Good teachers provide a great future

Nieuws | de redactie
12 november 2012 | Research has demonstrated that a good teacher can bring striking benefits to almost every area of a student's future life. Good teachers do not only rise pupil’s test scores but also improve the likelihood that they will attend college, earn higher salaries as well as other successful life outcomes.

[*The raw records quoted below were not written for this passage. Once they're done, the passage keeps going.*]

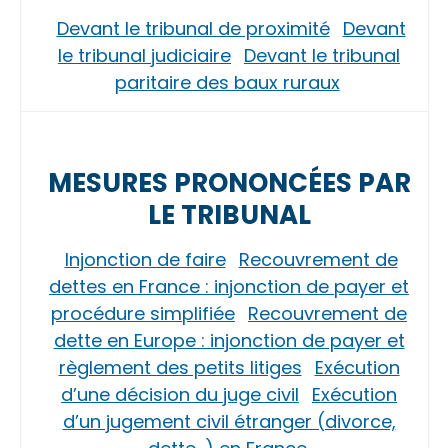
Devant le tribunal de proximité
Devant
le tribunal judiciaire
Devant le tribunal
paritaire des baux ruraux
MESURES PRONONCÉES PAR
LE TRIBUNAL
Injonction de faire
Recouvrement de
dettes en France : injonction de payer et
procédure simplifiée
Recouvrement de
dette en Europe : injonction de payer et
règlement des petits litiges
Exécution
d’une décision du juge civil
Exécution
d’un jugement civil étranger (divorce,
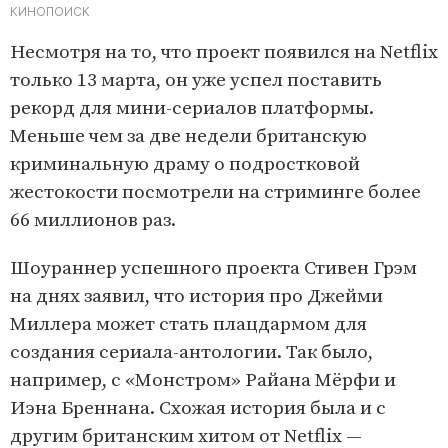
КИНОПОИСК
Несмотря на то, что проект появился на Netflix
только 13 марта, он уже успел поставить
рекорд для мини-сериалов платформы.
Меньше чем за две недели британскую
криминальную драму о подростковой
жестокости посмотрели на стриминге более
66 миллионов раз.
Шоураннер успешного проекта Стивен Грэм
на днях заявил, что история про Джейми
Миллера может стать плацдармом для
создания сериала-антологии. Так было,
например, с «Монстром» Райана Мёрфи и
Иэна Бреннана. Схожая история была и с
другим британским хитом от Netflix —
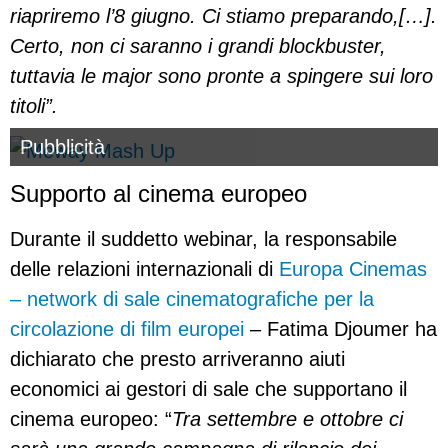
riapriremo l’8 giugno. Ci stiamo preparando,[…].
Certo, non ci saranno i grandi blockbuster,
tuttavia le major sono pronte a spingere sui loro
titoli”.
Pubblicità
Supporto al cinema europeo
Durante il suddetto webinar, la responsabile
delle relazioni internazionali di
Europa Cinemas
– network di sale cinematografiche per la
circolazione di film europei
– Fatima Djoumer ha
dichiarato che presto arriveranno aiuti
economici ai gestori di sale che supportano il
cinema europeo: “
Tra settembre e ottobre ci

Referenced by President Obama in his 2012 State of the Union Address, this study has been cited in high-level debates about how to improve the US’s education system. This study showed for the first time the enormous impact great teachers have on their students. Their influence goes far beyond the classroom, and thereby they strengthen both the American society and economy. Graduates that had good teachers have, among others, less teenage pregnancies and live in better neighborhoods.

Value added approach

Previous debates on assessing teacher quality have centered on the validity of what is commonly termed the “value-added” (VA) approach. In this approach, a teacher is rated based on the average test score gain for his students, adjusted for differences across classrooms. Researchers Raj Chetty and John Friedman of Harvard and Jonah Rockoff of Columbia examined two questions:

  • Does the VA method accurately measured teachers’ impacts on student scores
  • Do teachers with high VA scores actually improved their students’ long-term outcomes, as opposed to being merely better at teaching to the test?

Increased life earning

The study tracked over 1 million students from a large urban school district from fourth grade into adulthood. This showed that having a good teacher has a powerful effect on many of a student’s life outcomes. The effects extended far beyond graduation, decades into the future lives of the students. The report showed that replacing a poor teacher with, not even an excellent, but an average teacher will increase a student’s life earning with $52,000. The effect of a good teacher on long-term earnings is so dramatic that the authors calculate that parents should be willing to pay roughly 25 percent of what they expect their child’s income to be at age 28 to be to switch their child from a below-average (25th percentile) to an above-average (75th percentile) teacher.